Regulation can help increase awareness of vulnerabilities and potential liabilities in their AI systems, as well as establish norms so that there is clarity and consistent expectations by both companies and consumers.
LP: What does the future of EqualAI look like in your view, and what’s the next big goal you hope to accomplish with the non-profit?
MV: We look forward to scaling our efforts in the coming year. We want to double the number of people who are learning about responsible AI through our podcast, In AI we Trust, with Kay Firth-Butterfield of the World Economic Forum. We want to relaunch another successful badge certification program with engaged and insightful participants like our current cohort. We want to increase our membership with leading companies who inform our direction and ability to achieve impact.
LP: Lastly, any additional nuggets of value you’d like to add to this statement?
“LivePerson is a proud founding member of EqualAI®, a nonprofit organization and movement focused on reducing unconscious bias in the development and use of artificial intelligence.”

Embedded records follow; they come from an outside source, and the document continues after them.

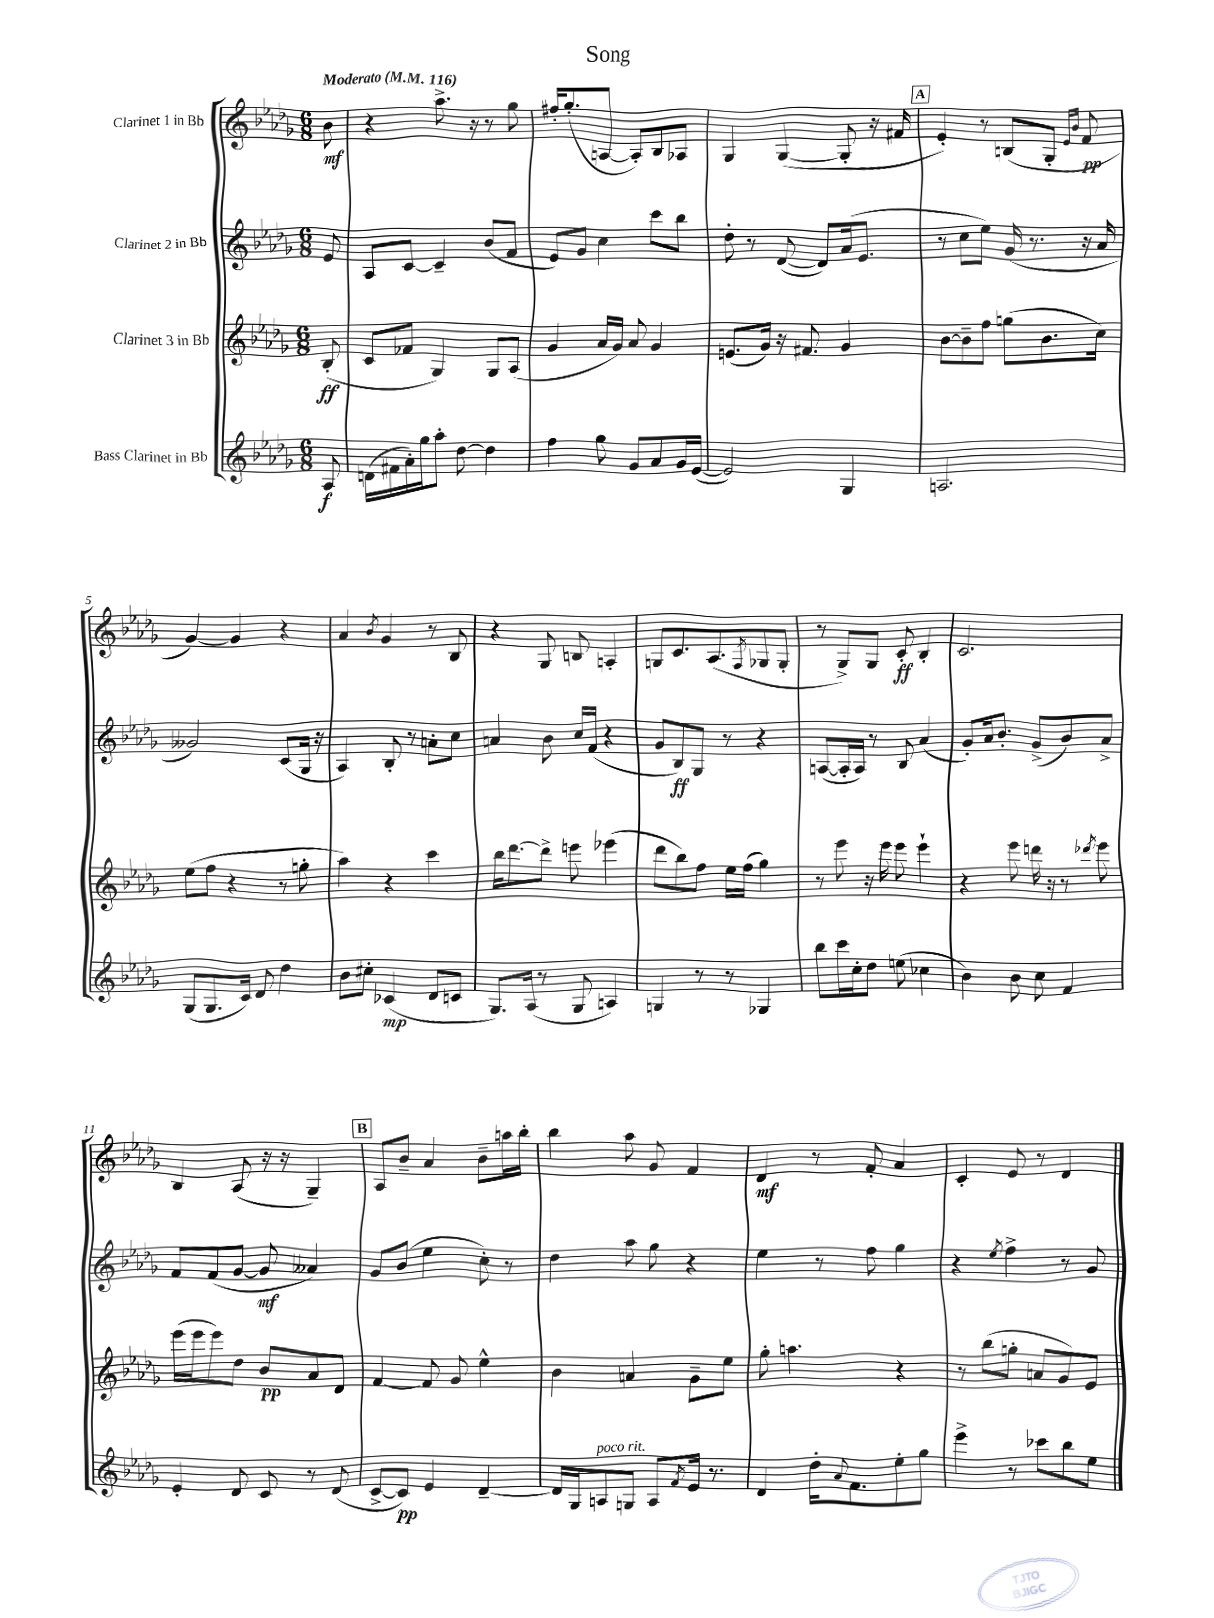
\header { title = "Song" }
<<
\new StaffGroup <<
\new Staff = "s0" \with { instrumentName = "Clarinet 1 in Bb" } {
    \clef treble \key des \major \numericTimeSignature \time 6/8 \partial 8 \tempo "Moderato" 4 = 116
    bes'8\mf |
    r4 aes''8.-> r16 r8 ges''8 |
    fis''16-. ges''8.-.( a8~ a8-.) bes8 aes8 |
    ges4 ges4~( ges8-. r16 fis'16 |
    \mark \markup { \box "A" } ees'4-.) r8 b8( ges8-. \grace { ees'16 bes'16 } f'8\pp |
    ges'4~) ges'4 r4 |
    aes'4 \acciaccatura { bes'8 } ges'4 r8 bes8 |
    r4 ges8 b8 a4-. |
    g8 c'8. aes8.( \acciaccatura { f8 } ges8 ges8-. |
    r8 ges8->) ges8 c'8-.\ff bes4-. |
    c'2. |
    bes4 aes8( r16 r16 ges4--) |
    \mark \markup { \box "B" } aes8 bes'8-- aes'4 bes'8-- a''16 bes''16-. |
    bes''4 aes''8 ges'8 f'4 |
    des'4\mf r8 f'8-. aes'4 |
    c'4-. ees'8 r8 des'4 \bar "|." |
}
\new Staff = "s1" \with { instrumentName = "Clarinet 2 in Bb" } {
    \clef treble \key des \major \numericTimeSignature \time 6/8 \partial 8
    ees'8 |
    aes8 c'8~ c'4-- bes'8( f'8 |
    ees'8) ges'8 c''4 c'''8 bes''8 |
    des''8-. r8 des'8~( des'8) aes'16( ees'8. |
    \mark \markup { \box "A" } r8 c''8 ees''8) ges'16( r8. r16 aes'16 |
    geses'2) c'8( ges16 r16 |
    aes4) bes8-. r8 a'8-. c''8 |
    a'4 bes'8 c''16 f'16( r4 |
    ges'8 bes8\ff) ges8 r8 r4 |
    a8~( a16-. a16) r8 bes8 aes'4( |
    ges'8-.) aes'16 bes'8.-. ges'8->( bes'8) aes'8-> |
    f'8 f'8( ges'8~ ges'8\mf aeses'4) |
    \mark \markup { \box "B" } ges'8 bes'8( ees''4 c''8-.) r8 |
    des''4 aes''8 ges''8 r4 |
    ees''4 r8 f''8 ges''4 |
    r4 \acciaccatura { ees''8 } f''4-> r8 ges'8 \bar "|." |
}
\new Staff = "s2" \with { instrumentName = "Clarinet 3 in Bb" } {
    \clef treble \key des \major \numericTimeSignature \time 6/8 \partial 8
    bes8-.\ff( |
    c'8 fes'8 ges4) ges8 aes8( |
    ges'4 aes'16 ges'16) aes'8 ges'4 |
    e'8.( ges'16) r16 fis'8. ges'4 |
    \mark \markup { \box "A" } bes'8~ bes'8-- f''8 g''8( bes'8. c''16) |
    ees''8( f''8 r4 r8 g''8-. |
    aes''4) r4 c'''4 |
    bes''16 des'''8.~ des'''8-> e'''8 ees'''4( |
    des'''8 bes''8) f''8 ees''16 f''16( ges''4) |
    r8 ees'''8 r16 ees'''16 ees'''8 ees'''4-! |
    r4 ees'''8 d'''16 r16 r8 \acciaccatura { des'''8 } ees'''8 |
    ees'''16( ees'''16 ees'''8) des''8 bes'8\pp aes'8 des'8 |
    \mark \markup { \box "B" } f'4~ f'8 ges'8 ees''4-^ |
    bes'4 a'4 ges'8-- ees''8 |
    ges''8-. a''4. r4 |
    r8 bes''8( g''8-. a'8 ges'8) ees'8 \bar "|." |
}
\new Staff = "s3" \with { instrumentName = "Bass Clarinet in Bb" } {
    \clef treble \key des \major \numericTimeSignature \time 6/8 \partial 8
    aes8\f |
    d'16( fis'16 aes'16-.) ges''16 aes''8-. des''8~ des''4 |
    f''4 ges''8 ges'8 aes'8 ges'16 ees'16~( |
    ees'2) ges4 |
    \mark \markup { \box "A" } a2. |
    ges8( ges8. c'16) des'8 des''4 |
    bes'8 cis''8-. ces'4\mp( des'8 c'8 |
    ges8.) aes16( r8 ges8 a4) |
    g4 r8 r8 ges4 |
    bes''8 c'''16 c''16-. des''8 e''8( ces''4 |
    bes'4) bes'8 c''8 f'4 |
    ees'4-. des'8 c'8 r8 des'8( |
    \mark \markup { \box "B" } c'8~-> c'8\pp) ees'4 des'4~-- |
    des'16 ges16 a8^\markup { \italic "poco rit." } g8 a8 \acciaccatura { f'8 } ees'16 r8. |
    des'4 des''16-. \appoggiatura { aes'8 } f'8. ees''8-. ges''8 |
    ees'''4-> r8 ces'''8 bes''8 ees''8 \bar "|." |
}
>>
>>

MV: LivePerson has played a key role as we have navigated the best practices we have established as well as our strategy for impact. LivePerson, and Robert LoCascio in particular, was ahead of the curve by investing in raising awareness about bias in artificial intelligence and spearheading this effort. It is this kind of deep understanding of the power at your disposal — both to avoid the spread of bias as well as the opportunity to provide systems that are more inclusive — that result in more impactful products.